# [Enunciado da tarefa]
Com base no texto fornecido, responda às seguintes perguntas:
1. Quanto pagou Ricardo Conceição ao coveiro para receber a urna com as ossadas da avó?
2. Em que ano descobriu Ricardo Conceição que a urna da avó tinha desaparecido?
3. Quantos dias depois voltou a aparecer a urna desaparecida?

------ Texto fornecido

Um manobrador de máquinas confessou nesta segunda-feira que levou uma urna com ossadas da avó para casa para tentar provar que haveria “corrupção” no cemitério de Alverca e que não há segurança quanto ao controlo das ossadas ali depositadas. O homem e a companheira estão a ser julgados no Tribunal de Vila Franca de Xira, acusados de subornarem o coveiro, também arguido, para que este trocasse a urna de uma familiar com a de outra pessoa, com o intuito de pedir uma indemnização à Junta de Freguesia de Alverca por erro dos serviços.

O manobrador de máquinas, Ricardo Conceição, de 31 anos, está acusado de corrupção activa e profanação de cadáver. Sentou-se no banco dos réus com a mulher, Ana Sofia, operadora de caixa de supermercado de 28 anos, acusada dos mesmos crimes, e o coveiro do cemitério de Alverca, José Basílio, acusado de corrupção passiva e co-autoria na profanação de cadáver.

Os factos remontam a Julho de 2011, quando o casal residia em Alverca. Ricardo Conceição pagou 100 euros ao coveiro para que este lhe entregasse uma urna com as ossadas da avó. José Basílio diz que se deixou levar pelo manobrador de máquinas e que aceitou o dinheiro porque o ordenado é “fraco”. Mas Ricardo Conceição garantiu que desconhecia por completo que era crime retirar as ossadas de um familiar nestas condições de um cemitério, afirmando que entregou os 100 euros apenas num “acto generoso” porque o coveiro se queixara de dificuldades financeiras.

Ricardo Conceição disse em tribunal que descobriu, em 2009, que a urna com as ossadas da sua avó tinha desaparecido. Alertou a junta de freguesia e participou o caso à PSP, que abriu uma investigação. A urna voltou a aparecer 15 dias depois, mas Ricardo diz que a junta nunca lhe deu qualquer tipo de explicação para o sucedido. “Fiquei um pouco transtornado e resolvi demonstrar que, no cemitério de Alverca, existem pessoas assim e que é possível ocorrerem estas situações de troca de urnas. A intenção foi também mostrar que há lá dentro pessoas que são corruptas”, afirmou.

------------
------ Dados para análise

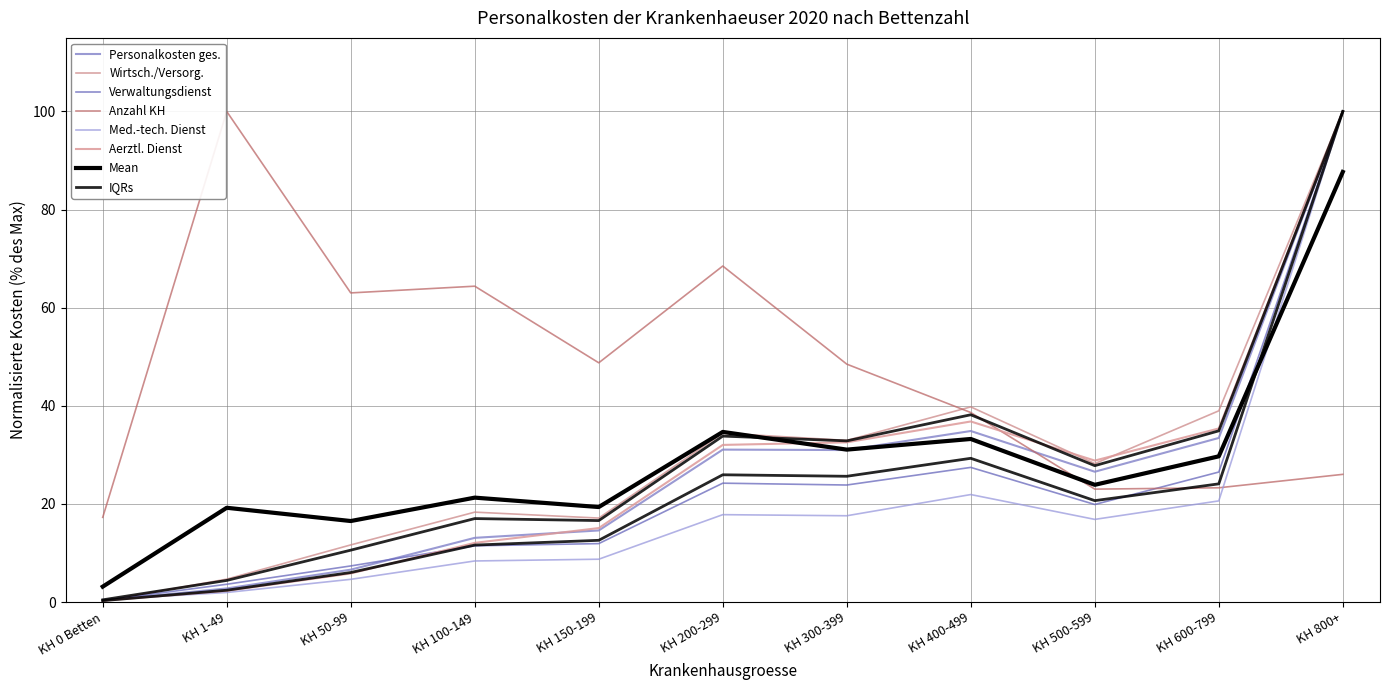

Does the chart have visible grid lines?

Yes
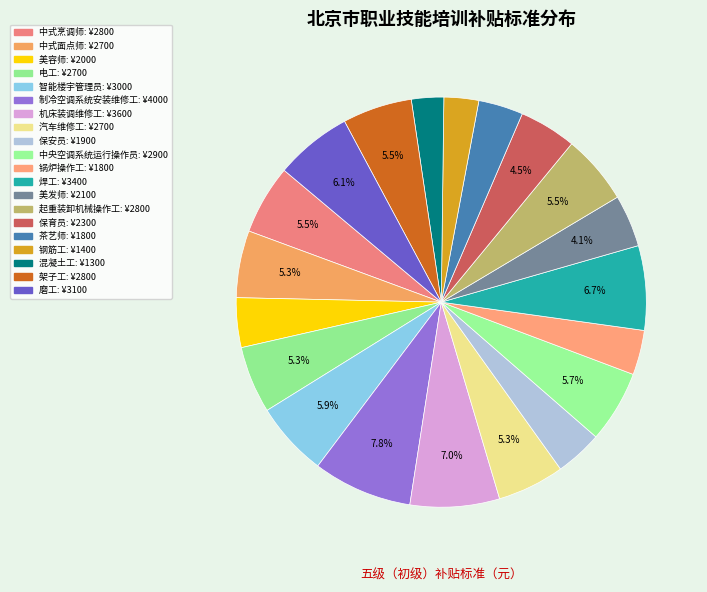

What is the change in value from 美容师 to 汽车维修工?

+700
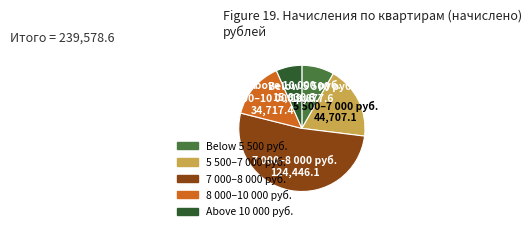

Is there any slice that represents more than half of the pie?

Yes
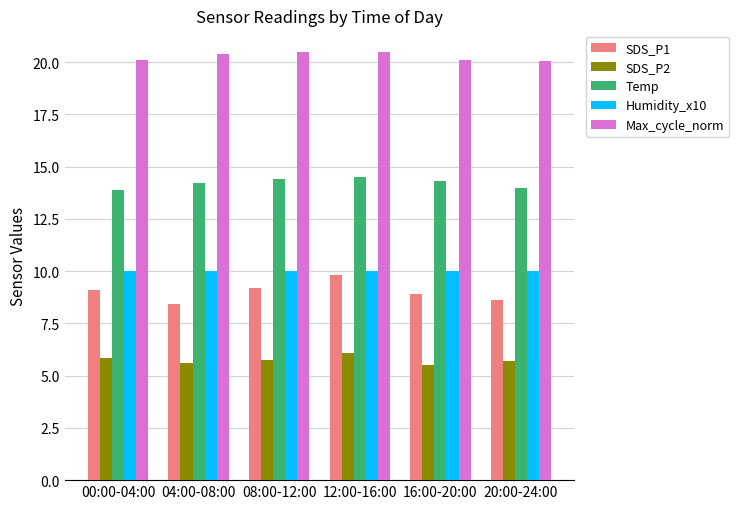

Which category has the highest value in the SDS_P1 series?

12:00-16:00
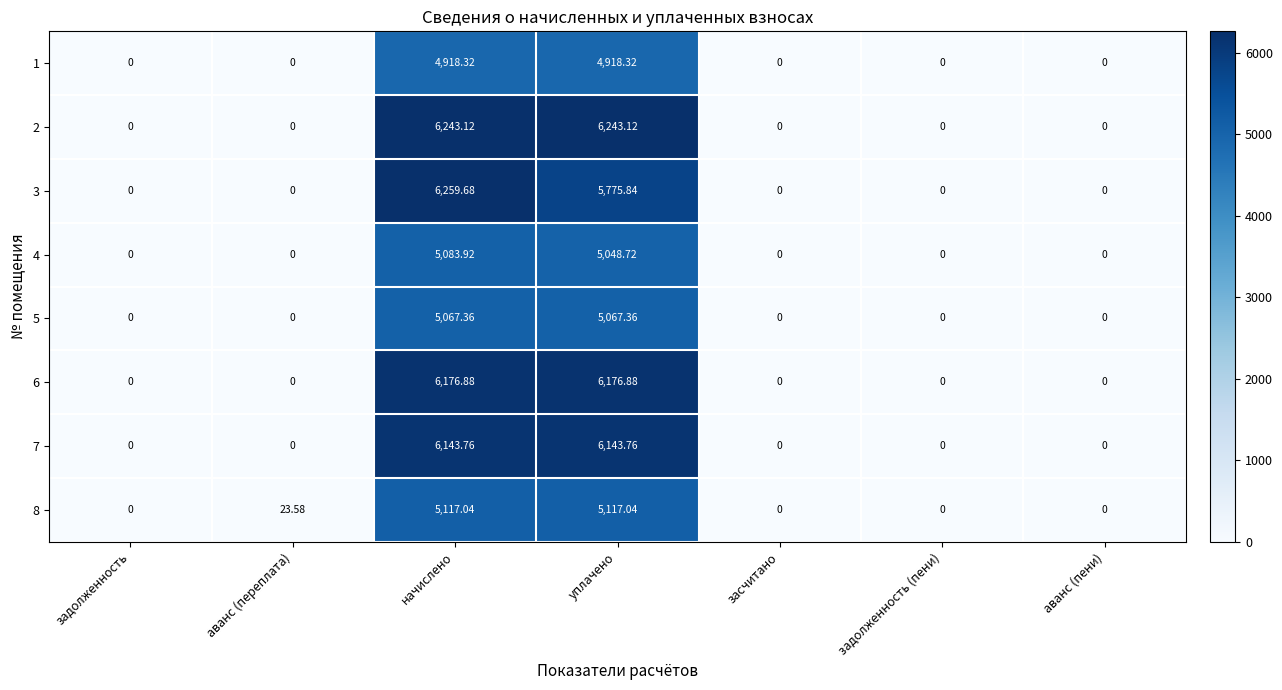

Rank the series by their maximum value, from lowest to highest.

1, 5, 4, 8, 7, 6, 2, 3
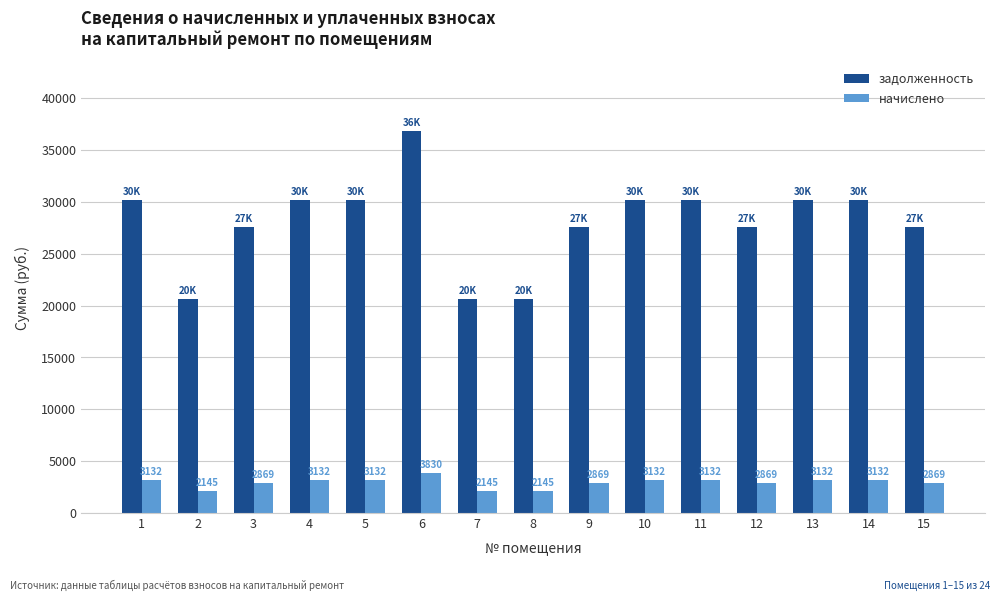

Between 1 and 15, which series saw the biggest shift?

задолженность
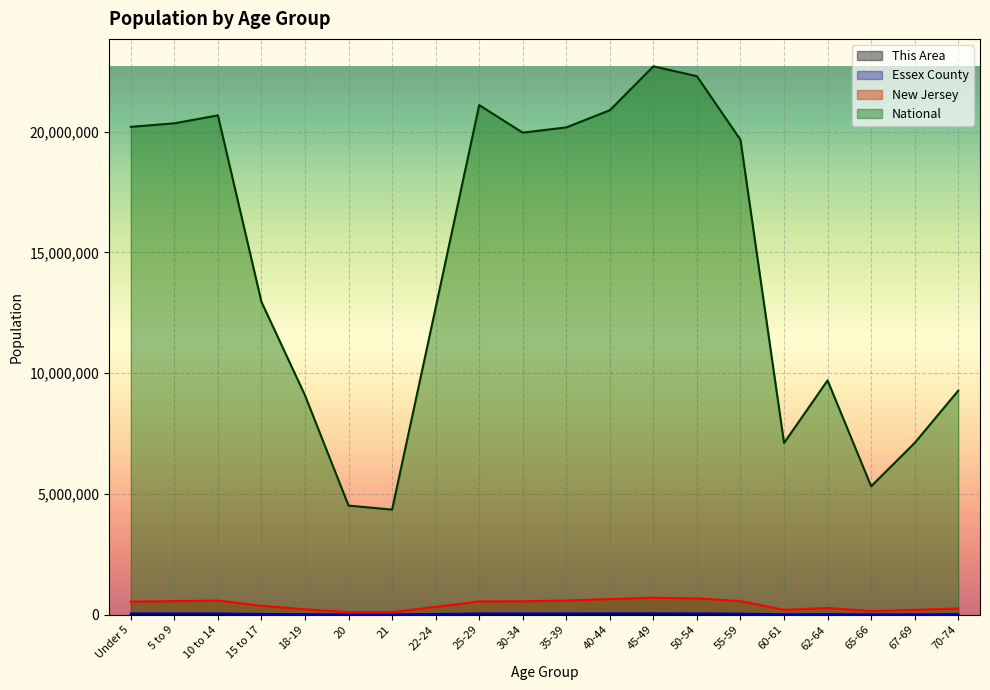

What is the maximum value for National?

22708591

------------

# [Resolução escrita]
1. 100 euros.
2. Em 2009.
3. 15 dias depois.